New Phytol. 2010 Jul;187(2):461-474. doi: 10.1111/j.1469-8137.2010.03262.x. Epub 2010 Apr 23.
*Currently, no official DNA barcode region is defined for the Fungi. The COX1 gene DNA barcode is difficult to apply. The internal transcribed spacer (ITS) region has been suggested as a primary barcode candidate, but for arbuscular mycorrhizal fungi (AMF; Glomeromycota) the region is exceptionably variable and does not resolve closely related species. *DNA barcoding analyses were performed with datasets from several phylogenetic lineages of the Glomeromycota. We tested a c. 1500 bp fragment spanning small subunit (SSU), ITS region, and large subunit (LSU) nuclear ribosomal DNA for species resolving power. Subfragments covering the complete ITS region, c. 800 bp of the LSU rDNA, and three c. 400 bp fragments spanning the ITS2, the LSU-D1 or LSU-D2 domains were also analysed. *Barcode gap analyses did not resolve all species, but neighbour joining analyses, using Kimura two-parameter (K2P) distances, resolved all species when based on the 1500 bp fragment. The shorter fragments failed to separate closely related species. *We recommend the complete 1500 bp fragment as a basis for AMF DNA barcoding. This will also allow future identification of AMF at species level based on 400 or 1000 bp amplicons in deep sequencing approaches.

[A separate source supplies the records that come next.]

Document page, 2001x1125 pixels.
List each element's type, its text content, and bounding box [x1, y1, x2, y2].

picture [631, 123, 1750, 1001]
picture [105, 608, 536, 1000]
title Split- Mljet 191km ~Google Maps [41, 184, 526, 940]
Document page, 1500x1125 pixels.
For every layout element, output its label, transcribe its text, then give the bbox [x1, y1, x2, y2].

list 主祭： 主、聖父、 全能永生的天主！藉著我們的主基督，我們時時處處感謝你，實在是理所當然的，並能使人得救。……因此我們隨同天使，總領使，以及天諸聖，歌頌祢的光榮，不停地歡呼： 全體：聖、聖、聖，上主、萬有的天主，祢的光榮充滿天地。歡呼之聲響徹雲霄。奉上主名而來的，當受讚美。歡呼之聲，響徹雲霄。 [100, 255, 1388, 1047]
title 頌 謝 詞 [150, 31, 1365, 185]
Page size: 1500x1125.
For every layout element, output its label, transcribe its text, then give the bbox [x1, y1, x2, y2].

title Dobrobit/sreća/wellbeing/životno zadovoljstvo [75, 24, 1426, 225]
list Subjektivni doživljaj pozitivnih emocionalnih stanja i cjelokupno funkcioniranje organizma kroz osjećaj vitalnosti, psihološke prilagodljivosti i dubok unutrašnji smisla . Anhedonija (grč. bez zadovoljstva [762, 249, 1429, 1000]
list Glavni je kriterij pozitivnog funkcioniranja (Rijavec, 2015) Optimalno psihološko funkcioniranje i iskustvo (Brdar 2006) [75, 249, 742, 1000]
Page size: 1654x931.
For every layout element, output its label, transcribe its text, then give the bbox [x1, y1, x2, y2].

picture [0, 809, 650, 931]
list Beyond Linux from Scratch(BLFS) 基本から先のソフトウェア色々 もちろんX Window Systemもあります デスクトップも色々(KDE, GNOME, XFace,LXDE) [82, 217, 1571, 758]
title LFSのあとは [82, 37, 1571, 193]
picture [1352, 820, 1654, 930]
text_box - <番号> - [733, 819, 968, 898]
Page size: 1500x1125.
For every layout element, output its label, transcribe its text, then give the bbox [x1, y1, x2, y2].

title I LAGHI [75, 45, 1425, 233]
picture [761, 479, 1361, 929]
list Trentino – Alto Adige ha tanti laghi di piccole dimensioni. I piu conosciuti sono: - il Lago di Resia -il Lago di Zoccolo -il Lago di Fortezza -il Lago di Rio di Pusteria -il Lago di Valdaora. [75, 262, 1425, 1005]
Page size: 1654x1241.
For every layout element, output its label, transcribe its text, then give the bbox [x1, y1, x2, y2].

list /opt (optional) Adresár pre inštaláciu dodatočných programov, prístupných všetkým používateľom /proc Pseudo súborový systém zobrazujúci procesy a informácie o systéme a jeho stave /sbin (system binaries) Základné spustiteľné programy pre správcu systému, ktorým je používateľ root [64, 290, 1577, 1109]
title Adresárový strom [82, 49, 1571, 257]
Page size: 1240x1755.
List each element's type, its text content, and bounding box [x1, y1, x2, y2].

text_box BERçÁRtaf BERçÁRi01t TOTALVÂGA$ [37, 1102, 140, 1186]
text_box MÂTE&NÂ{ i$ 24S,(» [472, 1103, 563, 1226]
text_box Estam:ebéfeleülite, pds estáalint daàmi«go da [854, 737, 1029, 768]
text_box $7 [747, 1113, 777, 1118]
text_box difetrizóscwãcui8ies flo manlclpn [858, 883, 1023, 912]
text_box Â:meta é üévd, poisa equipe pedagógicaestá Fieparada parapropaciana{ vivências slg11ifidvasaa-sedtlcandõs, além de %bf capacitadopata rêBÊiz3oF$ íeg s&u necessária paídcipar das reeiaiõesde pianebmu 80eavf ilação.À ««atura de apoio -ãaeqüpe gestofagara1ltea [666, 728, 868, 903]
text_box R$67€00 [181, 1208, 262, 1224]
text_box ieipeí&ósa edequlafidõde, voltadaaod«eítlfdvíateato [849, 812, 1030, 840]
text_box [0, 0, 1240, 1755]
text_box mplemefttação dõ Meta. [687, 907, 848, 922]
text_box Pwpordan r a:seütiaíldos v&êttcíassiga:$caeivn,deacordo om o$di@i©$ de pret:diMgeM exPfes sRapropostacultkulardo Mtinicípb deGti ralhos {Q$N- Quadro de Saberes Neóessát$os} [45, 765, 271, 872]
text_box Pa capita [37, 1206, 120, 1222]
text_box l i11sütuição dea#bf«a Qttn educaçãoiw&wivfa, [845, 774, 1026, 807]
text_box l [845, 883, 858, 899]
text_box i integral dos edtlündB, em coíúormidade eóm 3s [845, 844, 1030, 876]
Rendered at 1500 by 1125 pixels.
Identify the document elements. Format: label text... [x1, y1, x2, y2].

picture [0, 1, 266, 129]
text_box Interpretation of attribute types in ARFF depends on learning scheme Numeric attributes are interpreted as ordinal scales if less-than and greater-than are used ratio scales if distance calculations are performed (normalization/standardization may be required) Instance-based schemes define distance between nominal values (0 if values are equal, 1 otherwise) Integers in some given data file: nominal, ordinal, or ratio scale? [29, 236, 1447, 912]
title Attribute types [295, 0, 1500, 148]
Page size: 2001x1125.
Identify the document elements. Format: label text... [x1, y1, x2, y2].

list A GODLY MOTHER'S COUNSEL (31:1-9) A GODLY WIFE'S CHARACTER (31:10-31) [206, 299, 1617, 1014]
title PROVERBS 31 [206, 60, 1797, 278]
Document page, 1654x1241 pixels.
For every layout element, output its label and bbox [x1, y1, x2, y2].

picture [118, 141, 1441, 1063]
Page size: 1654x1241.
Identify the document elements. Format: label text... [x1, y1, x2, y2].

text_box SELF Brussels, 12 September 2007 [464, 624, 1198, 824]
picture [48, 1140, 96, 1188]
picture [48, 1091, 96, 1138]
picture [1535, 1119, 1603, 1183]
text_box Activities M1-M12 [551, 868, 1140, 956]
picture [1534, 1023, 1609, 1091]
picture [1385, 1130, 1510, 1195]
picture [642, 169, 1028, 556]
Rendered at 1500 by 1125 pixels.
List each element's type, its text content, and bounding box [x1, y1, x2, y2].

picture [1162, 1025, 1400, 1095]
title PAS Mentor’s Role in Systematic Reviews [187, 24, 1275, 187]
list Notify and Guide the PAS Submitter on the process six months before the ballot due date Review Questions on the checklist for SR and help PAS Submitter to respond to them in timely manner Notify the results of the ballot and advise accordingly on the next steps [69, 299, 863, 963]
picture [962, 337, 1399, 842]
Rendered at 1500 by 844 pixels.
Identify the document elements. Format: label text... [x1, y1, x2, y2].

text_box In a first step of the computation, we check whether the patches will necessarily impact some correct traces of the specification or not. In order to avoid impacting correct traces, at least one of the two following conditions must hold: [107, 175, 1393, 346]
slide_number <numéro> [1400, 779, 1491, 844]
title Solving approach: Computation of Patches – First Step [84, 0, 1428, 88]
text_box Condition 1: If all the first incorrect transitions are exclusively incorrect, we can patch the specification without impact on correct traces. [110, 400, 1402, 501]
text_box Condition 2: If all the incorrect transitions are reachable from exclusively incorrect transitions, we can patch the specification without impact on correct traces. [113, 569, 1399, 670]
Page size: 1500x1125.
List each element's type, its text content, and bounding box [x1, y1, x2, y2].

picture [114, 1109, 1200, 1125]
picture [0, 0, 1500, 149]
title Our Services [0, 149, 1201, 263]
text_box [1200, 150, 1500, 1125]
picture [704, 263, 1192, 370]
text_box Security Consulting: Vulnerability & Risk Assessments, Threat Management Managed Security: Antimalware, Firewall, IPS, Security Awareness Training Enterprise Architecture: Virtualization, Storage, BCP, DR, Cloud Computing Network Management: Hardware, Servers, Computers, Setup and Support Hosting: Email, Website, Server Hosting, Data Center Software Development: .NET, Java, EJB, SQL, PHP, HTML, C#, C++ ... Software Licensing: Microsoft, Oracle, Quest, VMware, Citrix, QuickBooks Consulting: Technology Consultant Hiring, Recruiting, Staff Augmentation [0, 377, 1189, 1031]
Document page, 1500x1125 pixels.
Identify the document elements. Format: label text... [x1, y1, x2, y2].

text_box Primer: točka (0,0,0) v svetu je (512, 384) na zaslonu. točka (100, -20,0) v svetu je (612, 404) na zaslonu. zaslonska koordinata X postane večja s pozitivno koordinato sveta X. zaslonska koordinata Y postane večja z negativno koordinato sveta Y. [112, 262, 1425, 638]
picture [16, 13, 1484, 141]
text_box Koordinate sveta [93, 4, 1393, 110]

目前,真菌尚未定义官方的 DNA 条码区域。COX1 基因 DNA 条码难以应用。内部转录间隔区(ITS)已被提议作为主要条码候选者,但对于丛枝菌根真菌(AMF;Glomeromycota),该区域的变异性异常大,无法解决密切相关的物种问题。对 Glomeromycota 的几个系统发育谱系的数据集进行了 DNA 条码分析。我们测试了一个跨越小亚基(SSU)、ITS 区和大亚基(LSU)核核糖体 DNA 的约 1500bp 片段的物种分辨率。还分析了涵盖完整 ITS 区、LSU rDNA 的约 800bp 和三个约 400bp 片段,跨越 ITS2、LSU-D1 或 LSU-D2 结构域。条码间隙分析并未解决所有物种问题,但基于 1500bp 片段的邻接法分析,使用 Kimura 双参数(K2P)距离可以解决所有物种问题。较短的片段无法分离密切相关的物种。我们建议使用完整的 1500bp 片段作为 AMF DNA 条码的基础。这也将允许未来基于深度测序方法中的 400 或 1000bp 扩增子在物种水平上鉴定 AMF。